The instructions should work on most Linux distros.
Install or enable Flatpak
The first step is to install or enable Flatpak. Flatpak is a packaging and software distribution tool that is independent of the various Linux distros.
It can be installed or enabled by referring to this link: Flatpak Linux Install
Install required software
Only two pieces of software are required. The first, Orca Screen Reader, will give system-wide text-to-speech. The second, Pied, is a manager for Piper-TTS models. The models will give us a more human-like text-to-speech in comparison to the robotic ones we are used to.
Open your software manager and install Orca. It might also already be installed on certain distros.

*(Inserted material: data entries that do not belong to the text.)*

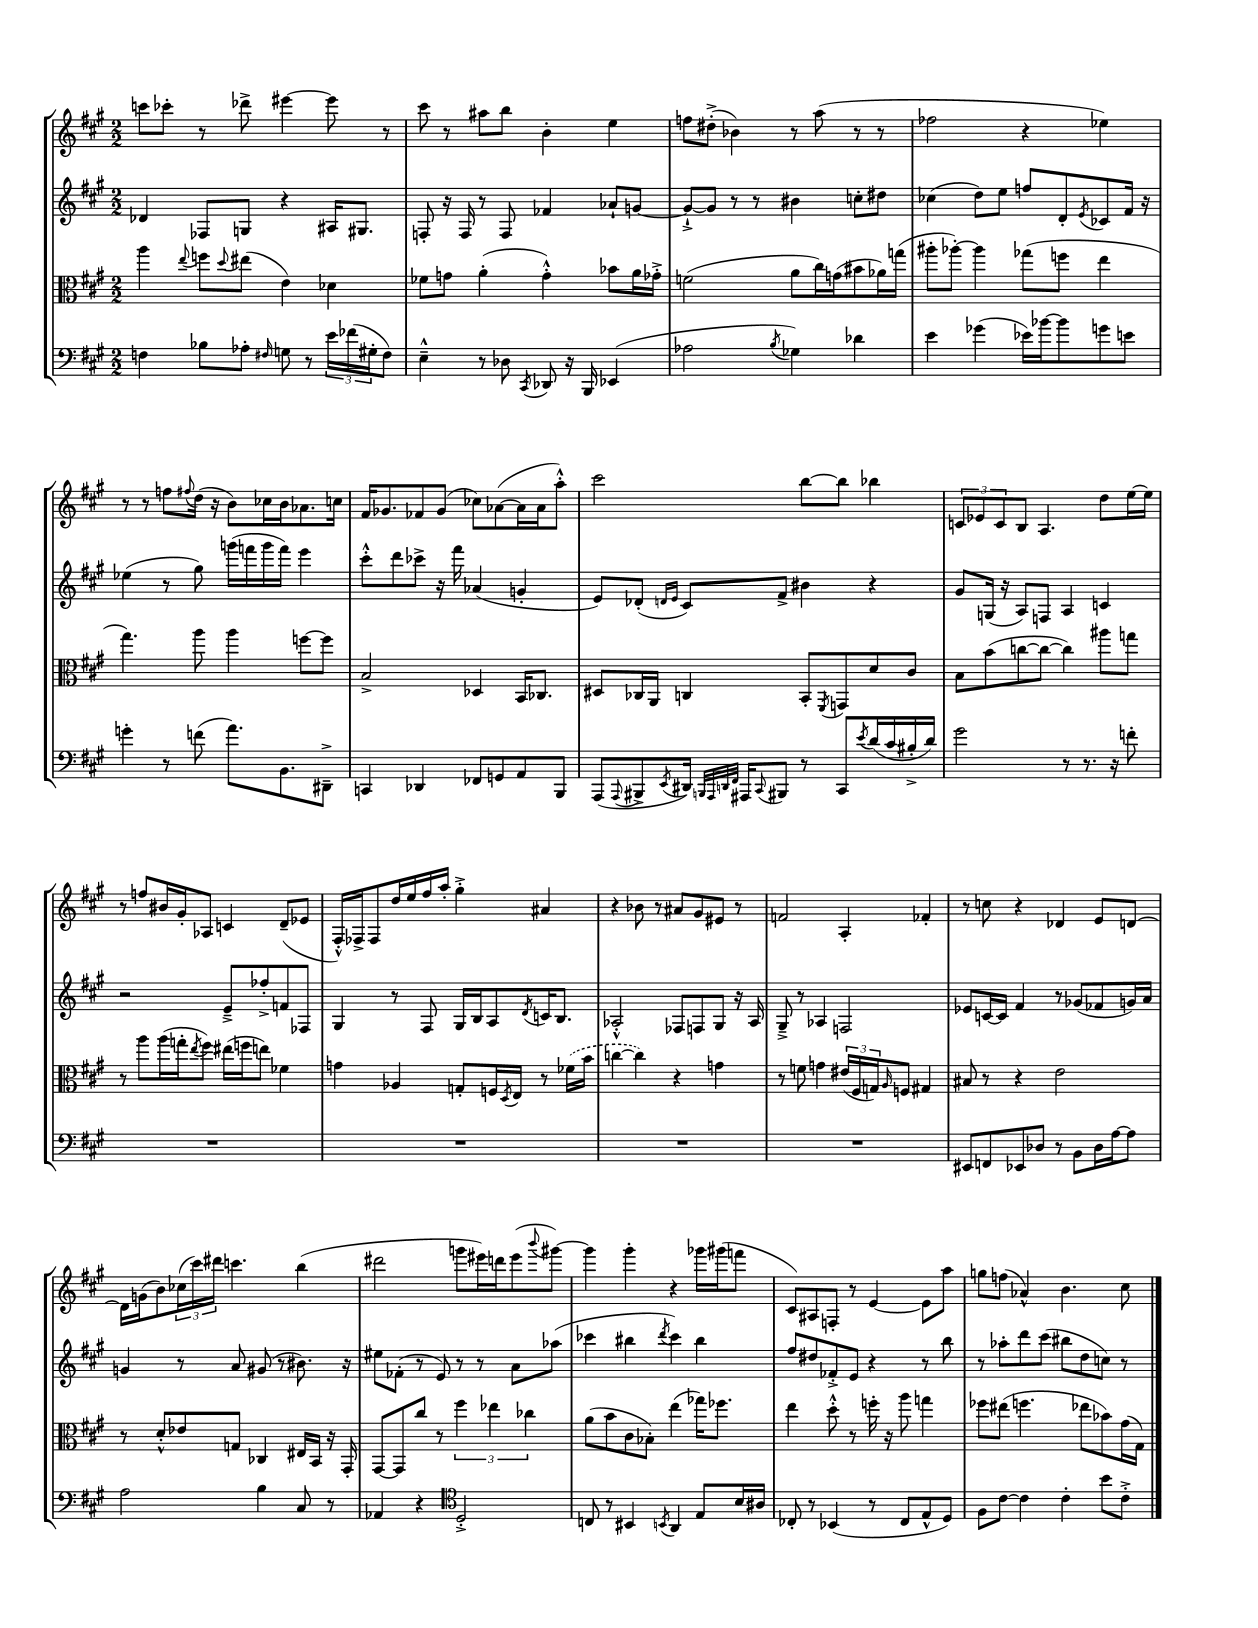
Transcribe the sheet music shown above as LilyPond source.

<<
\new StaffGroup <<
\new Staff = "s0" {
    \clef treble \key a \major \numericTimeSignature \time 2/2
    c'''8 ces'''8-. r8 des'''8-> eis'''4~ eis'''8 r8 |
    cis'''8 r8 ais''8 b''8 b'4-. e''4 |
    f''8 dis''8-.->( bes'4) r8 a''8( r8 r8 |
    fes''2 r4 ees''4) |
    r8 r8 f''8 \appoggiatura { fis''8 } d''16( r16 b'8) ces''16 b'16 aes'8. c''16 |
    fis'16 ges'8. fes'8 ges'8( ces''8) aes'8~( aes'16 aes'16 a''8-.-^) |
    cis'''2 b''8~ b''8 bes''4 |
    \tuplet 3/2 { c'8 ees'8 c'8 } b8 a4. d''8 e''16~ e''16 |
    r8 f''8 bis'16 gis'16-. aes8 c'4 d'8--( ees'8 |
    fis16-.-^) fes16-> fes8 d''16 e''16 fis''16 a''16-. gis''4-.-> ais'4 |
    r4 bes'8 r8 ais'8 gis'8 eis'8 r8 |
    f'2 a4-. fes'4-. |
    r8 c''8 r4 des'4 e'8 d'8~ |
    d'16 g'16( b'8) \tuplet 3/2 { ces''16( cis'''16) dis'''16 } c'''4. b''4( |
    dis'''2 g'''8 eis'''16) d'''16 eis'''8( \appoggiatura { b'''8 } gis'''8~) |
    gis'''4 gis'''4-. r4 ges'''16 gis'''16( f'''8 |
    cis'8) ais8 f8-. r8 e'4~ e'8 a''8 |
    g''8 f''8( aes'4-^) b'4. cis''8 \bar "|." |
}
\new Staff = "s1" {
    \clef treble \key a \major \numericTimeSignature \time 2/2
    des'4 fes8 g8 r4 ais16 gis8. |
    f8-. r16 f16 r8 f8 fes'4 aes'8-! g'8~ |
    g'8~-!-> g'8 r8 r8 bis'4 c''8-. dis''8 |
    ces''4( d''8) e''8 f''8 d'8-. \acciaccatura { e'8 } ces'8 fis'16 r16 |
    ees''4( r8 gis''8) g'''16( f'''16 g'''16 f'''16) e'''4 |
    cis'''8-.-^ d'''8 ces'''8-> r16 fis'''16 aes'4( g'4-. |
    e'8) des'8-.( \grace { d'16 e'16 } cis'8) fis'8-> bis'4 r4 |
    gis'8 g16( r16 a8) f8 a4 c'4 |
    r2 e'8---> fes''8-.-> f'8 fes8 |
    gis4 r8 fis8 gis16 b16 a8 \acciaccatura { d'8 } c'16 b8. |
    aes2-.-^ fes8 f8 gis8 r16 aes16 |
    gis8---> r8 aes4 f2 |
    ees'8 c'16~ c'16 fis'4 r8 ges'8( fes'8 g'16) a'16 |
    g'4 r8 a'8 gis'8( r8 bis'8.) r16 |
    eis''8 fes'8-.( r8 e'8) r8 r8 a'8 aes''8( |
    ces'''4 bis''4 \acciaccatura { d'''8 } ces'''4) bis''4 |
    fis''8 dis''8 fes'8-.-> e'8 r4 r8 b''8 |
    r8 aes''8-. d'''8 cis'''8( bis''8 d''8 c''8) r8 \bar "|." |
}
\new Staff = "s2" {
    \clef alto \key a \major \numericTimeSignature \time 2/2
    a''4 \appoggiatura { e''8 } f''8 \appoggiatura { d''8 } eis''8( e'4) des'4 |
    fes'8 g'8 a'4-.( g'4-.-^) bes'8 a'16 ges'16-.-> |
    f'2( a'8 cis''16) g'16( bis'8 aes'16) g''16( |
    ais''8-. aes''8~-.) aes''4 ges''8( f''8 e''4 |
    gis''4.) a''8 a''4 f''8~ f''8 |
    b2-> des4 b,16 ces8. |
    dis8 ces16 a,16 c4 b,8-. \acciaccatura { fis,8 } g,8 d'8 cis'8 |
    b8 b'8( c''8~ c''8~ c''4) ais''8 g''8 |
    r8 a''8 a''16( g''16-. \acciaccatura { e''8 } fis''8) eis''16( f''16 e''8) fes'4 |
    g'4 aes4 g8-. f16 \acciaccatura { d8 } e16 r8 \once \slurDashed fes'16( b'16 |
    c''4~ c''4) r4 g'4 |
    r8 f'8 g'4 \tuplet 3/2 { eis'16( fis16 g16) } \grace { a16 } f8 gis4 |
    bis8 r8 r4 e'2 |
    r8 d'8-.-^ ees'8 g8 ces4 eis16 b,16 r16 gis,16-. |
    gis,8~ gis,8 cis''8 r8 \tuplet 3/2 { fis''4 ees''4 ces''4 } |
    a'8( b'8 cis'8 bes8-.) e''4( ges''16) fes''8. |
    e''4 d''8-.-^ r8 f''16-. r16 a''8 g''4 |
    fes''8 eis''8( f''4. ees''8 bes'8) gis'16( gis16) \bar "|." |
}
\new Staff = "s3" {
    \clef bass \key a \major \numericTimeSignature \time 2/2
    f4 bes8 aes8-. \grace { fis16 } g8 r8 \tuplet 3/2 { e'16 fes'16( gis16-. } fis8) |
    e4---^ r8 des8 \acciaccatura { cis,8 } des,8 r16 b,,16 ees,4( |
    aes2 \acciaccatura { b8 } ges4) des'4 |
    e'4 ges'4( ees'16) bes'16~ bes'8 g'8 e'8 |
    g'4-. r8 f'8( a'8.) b,8. dis,8---> |
    c,4 des,4 fes,8 g,8 a,8 b,,8 |
    a,,8( \appoggiatura { a,,8 } bis,,8-> \acciaccatura { e,8 } dis,16) \grace { b,,32 a,,32 d,32 fis,32 } ais,,16 \appoggiatura { cis,8 } bis,,8 r8 cis,8 \acciaccatura { e'8 } d'16( cis'16 bis16-.-> d'16) |
    gis'2 r8 r8. r16 f'8-. |
    R1 |
    R1 |
    R1 |
    R1 |
    eis,8 f,8 ees,8 des8 r8 b,8 des16 a16~ a8 |
    a2 b4 cis8 r8 |
    aes,4 r4 \clef tenor d2-.-> |
    c8 r8 bis,4 \acciaccatura { b,8 } a,4 e8 b16 ais16 |
    ces8-. r8 bes,4( r8 ces8 e8-^ d8) |
    fis8 cis'8~ cis'4 cis'4-. b'8 cis'8-.-> \bar "|." |
}
>>
>>
\layout { \context { \Score \remove "Bar_number_engraver" } }
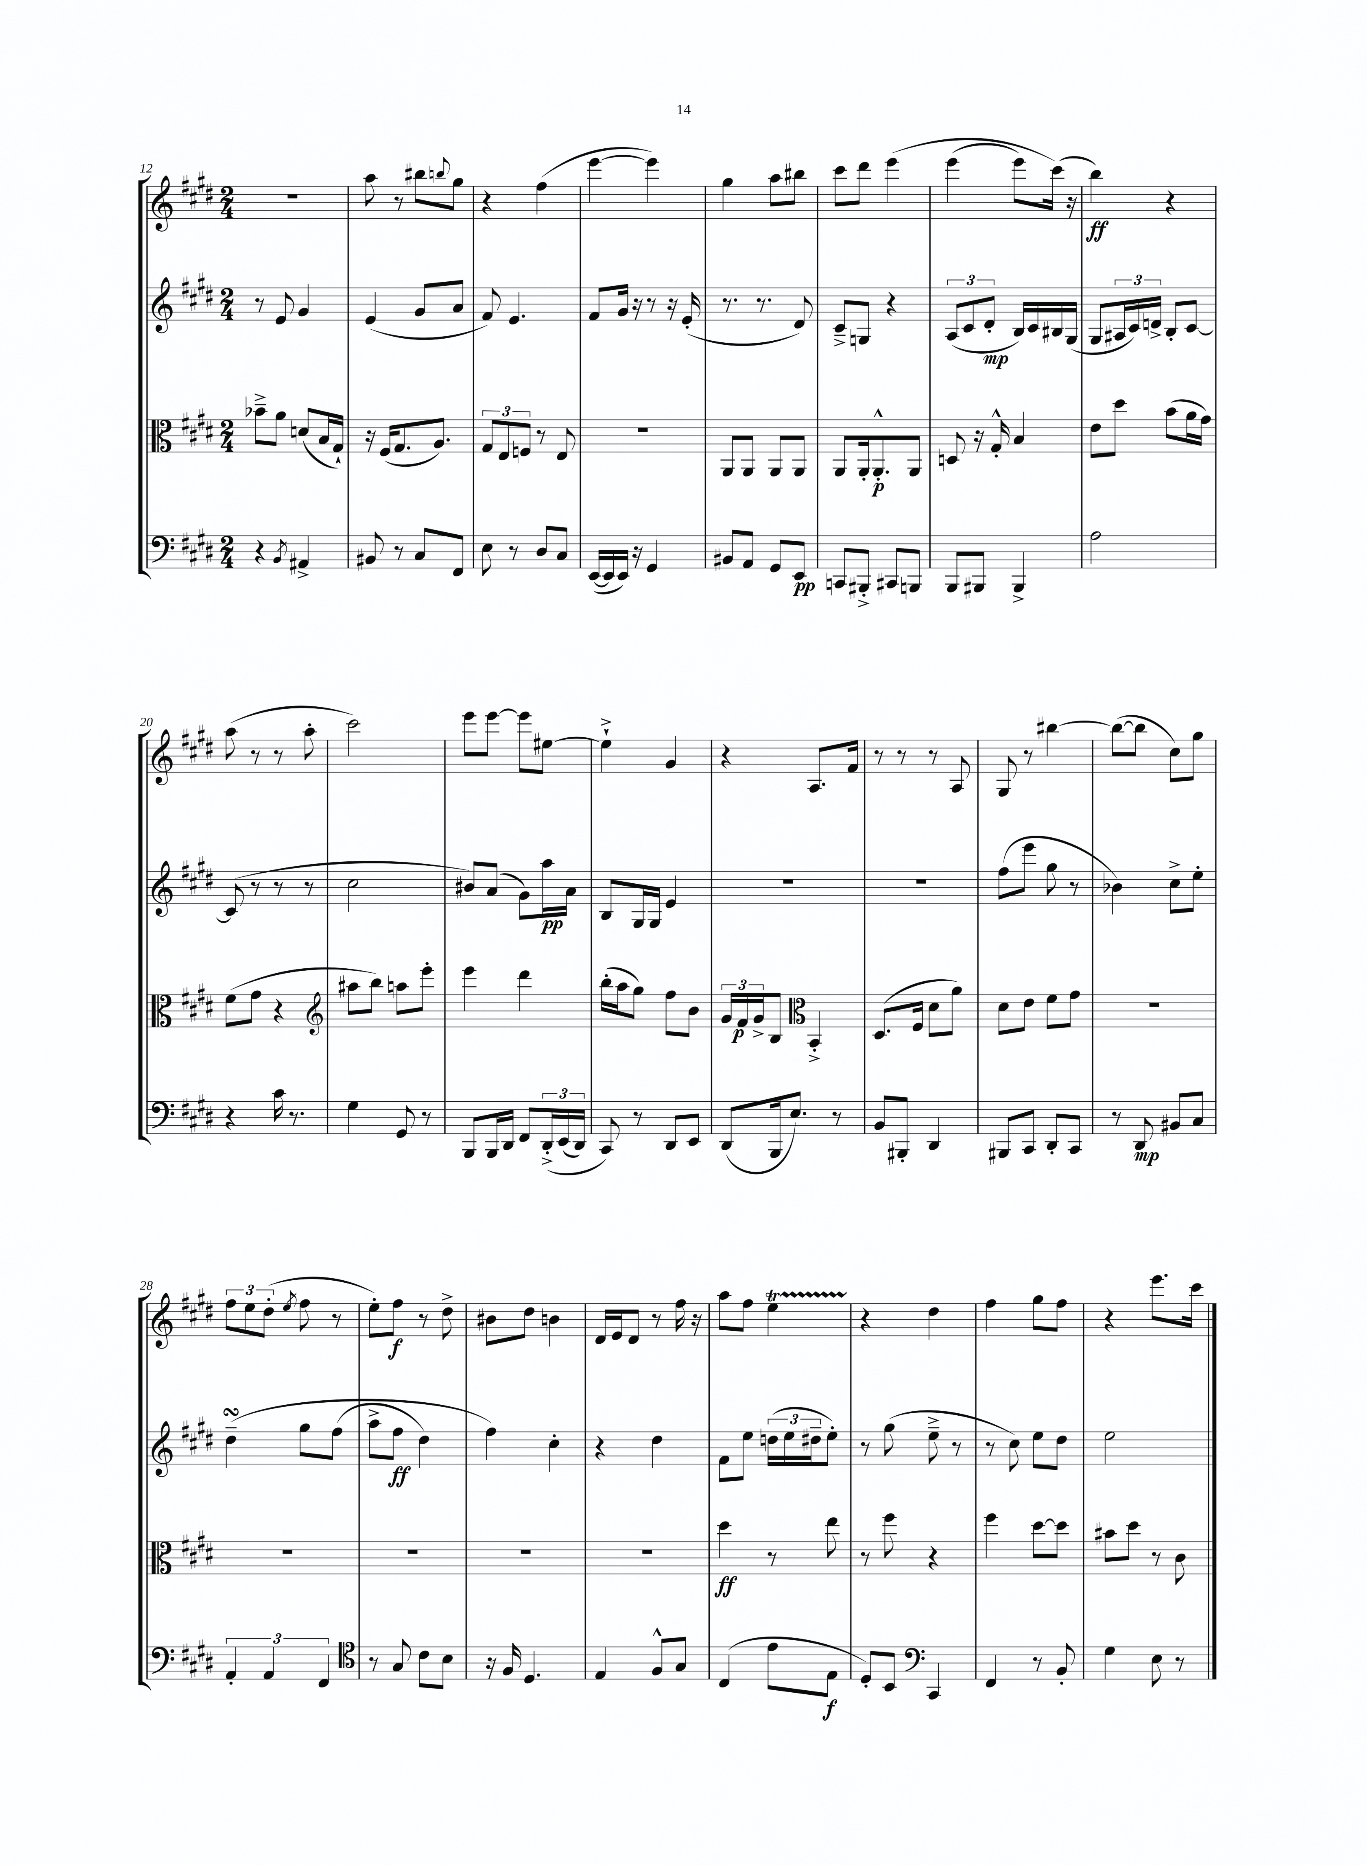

Download the Pied Flatpak app from here: Releases page
Open a command-line app (like Konsole) and run the following command in the directory where the .flatpak was downloaded:
sudo flatpak install com.mikeasoft.pied.flatpak
Open Pied and install Piper-TTS. Thereafter download one of the the voice options.
Restart your computer.
Depending on your situation, I recommend disabling Orca on startup unless needed to login.
If Orca is not enabled on startup, then first start the Pied app and selecting the downloaded voice model. Then start Orca by opening the application manager window and typing the word 'orca'. You should see an option called "Run Orca". Choose that option.
If Orca is enabled on startup, it may complain (via audio repeatedly) of an error after logging in. But you should just start the Pied app, select the voice and then Orca should default to that chosen voice (note that I have not tested this method and it may fail. It is my assumption that Orca would switch to the selected voice after using it in the Pied app).
If Orca does not stop complaining, then run the following command on the command-line:
killall orca # use sudo if killall does not work on its own
and then follow the steps in the previous paragraph where Orca is not enabled on startup.